[drm-misc-next,v4,0/8,RFC] DRM GPUVA Manager GPU-VM features

Message ID 20230920144343.64830-1-dakr@redhat.com
Headers
Series DRM GPUVA Manager GPU-VM features |

Message

Danilo Krummrich Sept. 20, 2023, 2:42 p.m. UTC
  So far the DRM GPUVA manager offers common infrastructure to track GPU VA
allocations and mappings, generically connect GPU VA mappings to their
backing buffers and perform more complex mapping operations on the GPU VA
space.

However, there are more design patterns commonly used by drivers, which
can potentially be generalized in order to make the DRM GPUVA manager
represent a basic GPU-VM implementation. In this context, this patch series
aims at generalizing the following elements.

1) Provide a common dma-resv for GEM objects not being used outside of
   this GPU-VM.

2) Provide tracking of external GEM objects (GEM objects which are
   shared with other GPU-VMs).

3) Provide functions to efficiently lock all GEM objects dma-resv the
   GPU-VM contains mappings of.

4) Provide tracking of evicted GEM objects the GPU-VM contains mappings
   of, such that validation of evicted GEM objects is accelerated.

5) Provide some convinience functions for common patterns.

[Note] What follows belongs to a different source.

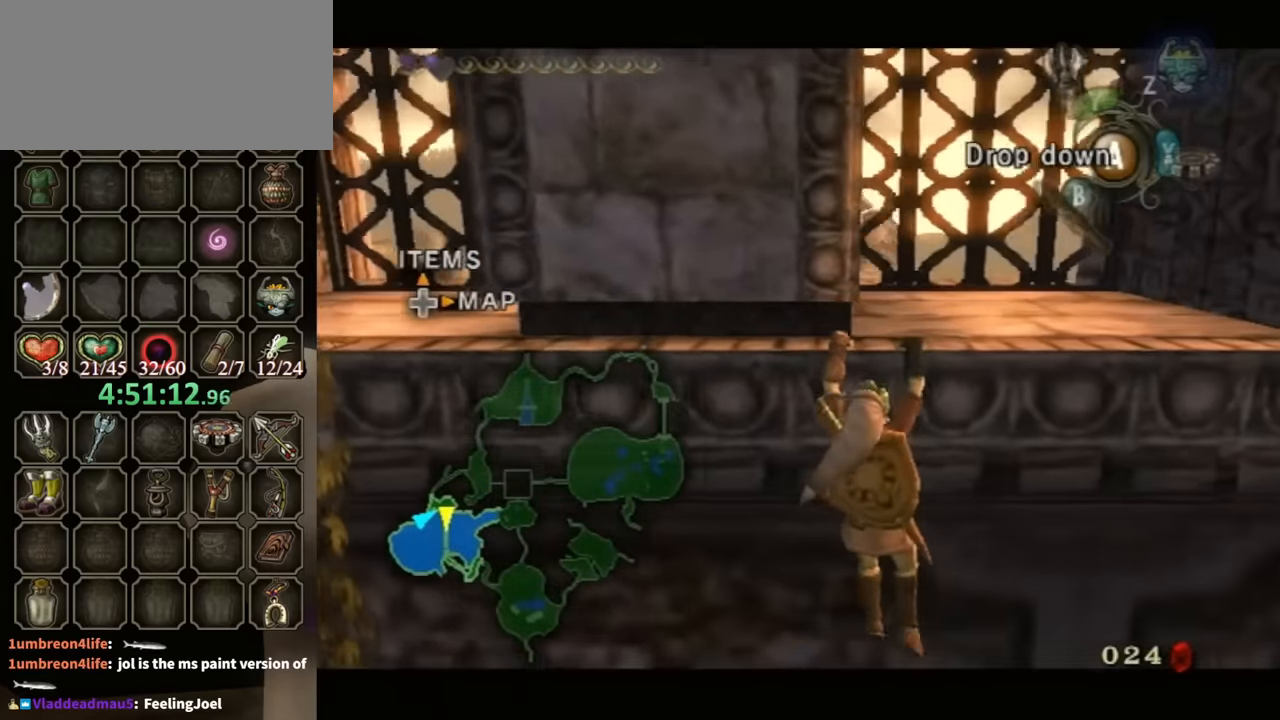
{"buttons": ["L1"], "left_stick": "right", "right_stick": "center", "events": []}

The implementation introduces struct drm_gpuvm_bo, which serves as abstraction
combining a struct drm_gpuvm and struct drm_gem_object, similar to what
amdgpu does with struct amdgpu_bo_vm. While this adds a bit of complexity it
improves the efficiency of tracking external and evicted GEM objects.

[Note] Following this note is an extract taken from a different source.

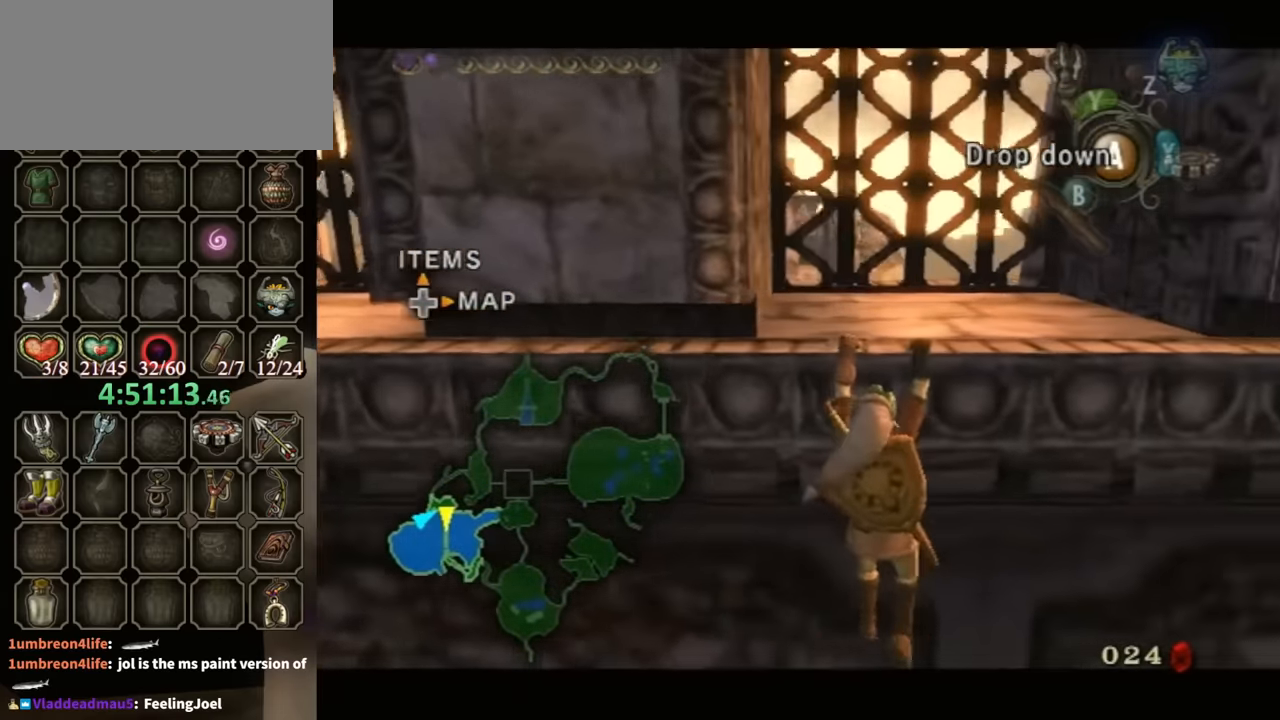
{"buttons": ["L1"], "left_stick": "right", "right_stick": "center", "events": []}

This patch series also renames struct drm_gpuva_manager to struct drm_gpuvm
including corresponding functions. This way the GPUVA manager's structures align
better with the documentation of VM_BIND [1] and VM_BIND locking [2]. It also
provides a better foundation for the naming of data structures and functions
introduced for implementing the features of this patch series.

This patch series is also available at [3].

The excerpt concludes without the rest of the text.